In a similar way, she told the Post, her mother continues to inspire her today.
Tanja has largely remained on the Westside in adulthood, living in Santa Monica and Venice, and spending her free moments hiking and backpacking in nature, a passion she always shared with her mother.
A volleyball player in high school and college, Tanja now works at a clinical diagnostic company, specializing in functional medicine, like a new test that will help measure precise levels of nutrients in an athlete’s diet.
Jerritt enjoyed a successful high school and collegiate volleyball career of his own—he still credits legendary Palisades Charter High School coach Howard Enstedt for convincing him to try out in the first place.
But his greatest achievements have come as a nationally recognized coach.
After graduating from Cal State Northridge and serving as a collegiate assistant coach, Jerritt made waves as an interim coach at USC in the early 2000s, seizing a tenuous opportunity and producing two of the program’s strongest seasons in decades.
Those years earned him Pac-10 Coach of the Year honors and a reputation as one of the game’s best recruiters, leading to a head coaching position with the University of Texas, where he remains one of the college game’s leading figures today.

Photo courtesy of Mel Elliott
He’s helped make the Longhorns a perennial contender and guided them to a 2012 NCAA championship that brought the Elliott clan together in Louisville, Kentucky, to celebrate.
Despite leading busy lives in separate states, the Elliott siblings keep in constant contact.
Jerritt’s ties to his hometown remain strong as well: “The Palisades has always been a community where people keep in touch,” he told the Post.
Coach Elliott often celebrates the Fourth of July in the Palisades, running in the annual 10k and catching up with old friends, Golden State Warriors coach Steve Kerr among them.
He marvels to see his three kids befriend the children of his old high school pals.
Jerritt hinted that eventually moving back to the Palisades is at least a possibility, but in the midst of yet another high-powered season, the coach’s focus understandably remains in Texas for the time being.

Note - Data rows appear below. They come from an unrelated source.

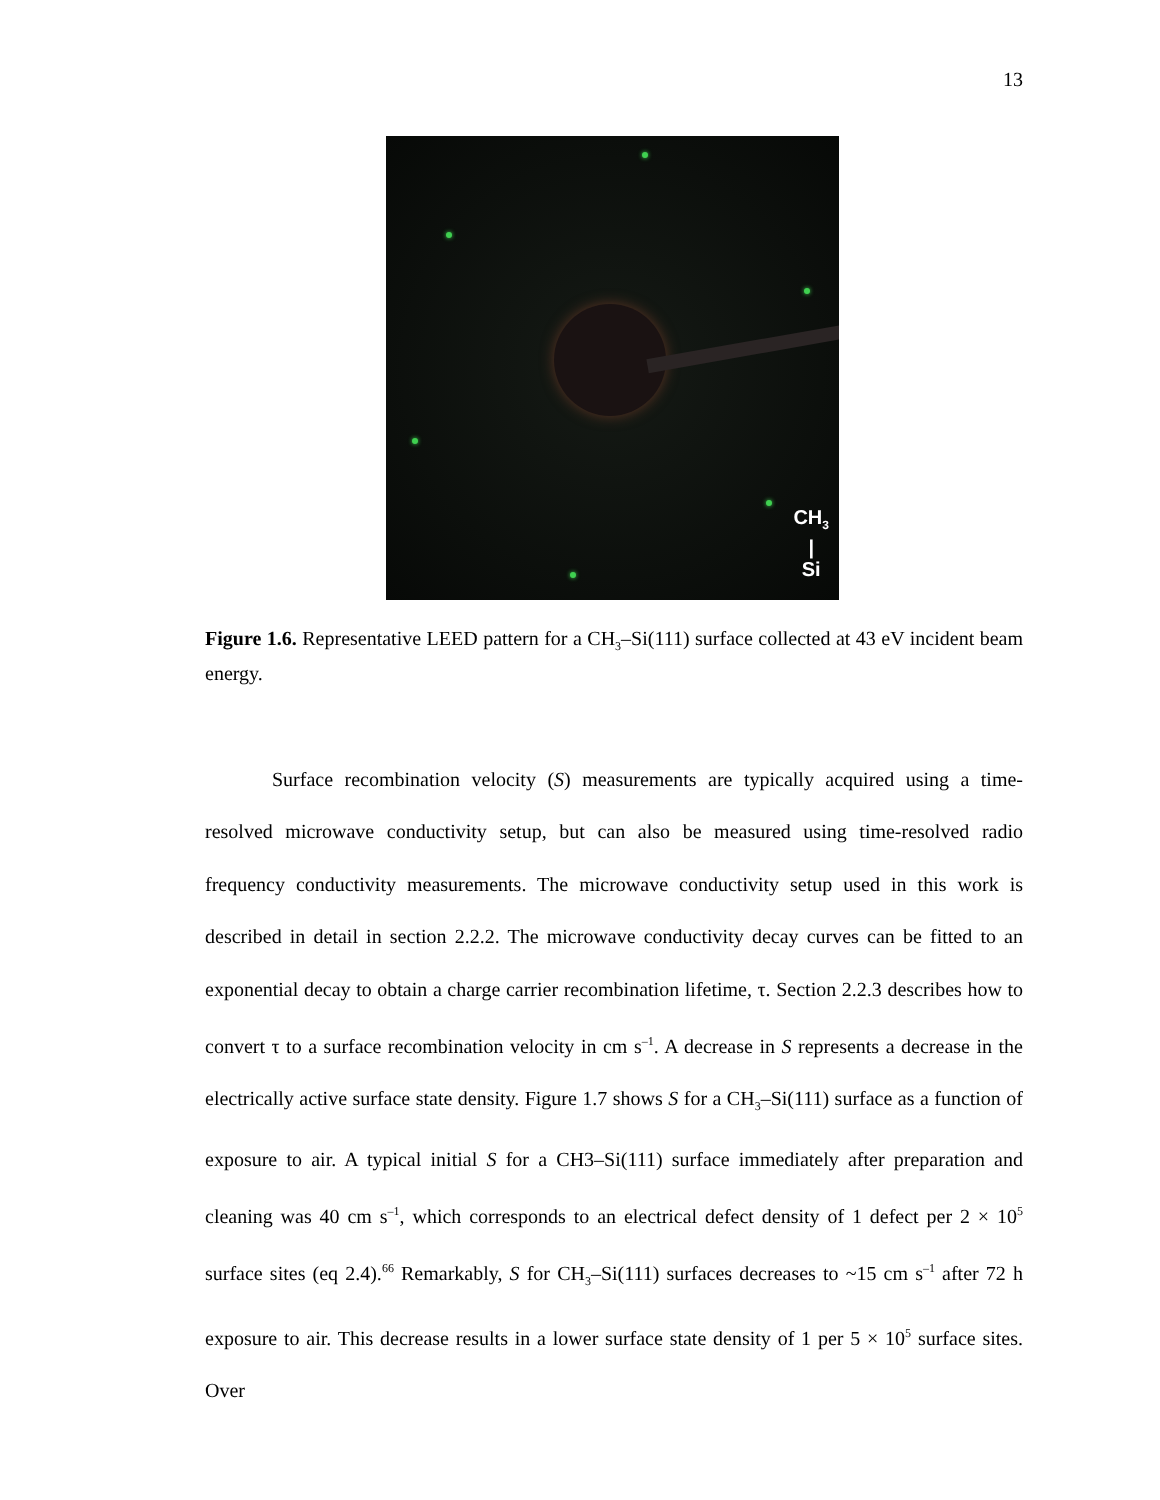13
CH<sub>3</sub>
|
Si
Figure 1.6. Representative LEED pattern for a CH<sub>3</sub>–Si(111) surface collected at 43 eV incident beam energy.
Surface recombination velocity (S) measurements are typically acquired using a time-resolved microwave conductivity setup, but can also be measured using time-resolved radio frequency conductivity measurements. The microwave conductivity setup used in this work is described in detail in section 2.2.2. The microwave conductivity decay curves can be fitted to an exponential decay to obtain a charge carrier recombination lifetime, τ. Section 2.2.3 describes how to convert τ to a surface recombination velocity in cm s<sup>–1</sup>. A decrease in S represents a decrease in the electrically active surface state density. Figure 1.7 shows S for a CH<sub>3</sub>–Si(111) surface as a function of exposure to air. A typical initial S for a CH3–Si(111) surface immediately after preparation and cleaning was 40 cm s<sup>–1</sup>, which corresponds to an electrical defect density of 1 defect per 2 × 10<sup>5</sup> surface sites (eq 2.4).<sup>66</sup> Remarkably, S for CH<sub>3</sub>–Si(111) surfaces decreases to ~15 cm s<sup>–1</sup> after 72 h exposure to air. This decrease results in a lower surface state density of 1 per 5 × 10<sup>5</sup> surface sites. Over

And then there’s the proud father Mel, who has racked up numerous masters runners accolades over the years, but would rather talk about what Tanja’s up to, or maybe where Texas volleyball is ranked this week.
He had to catch his breath before his interview with the Post: Living in Indio with his wife Robin, he still teaches morning spin classes five days a week, deep into “retirement.”
No surprise. Through life’s trials and triumphs, the Elliott family keeps on moving.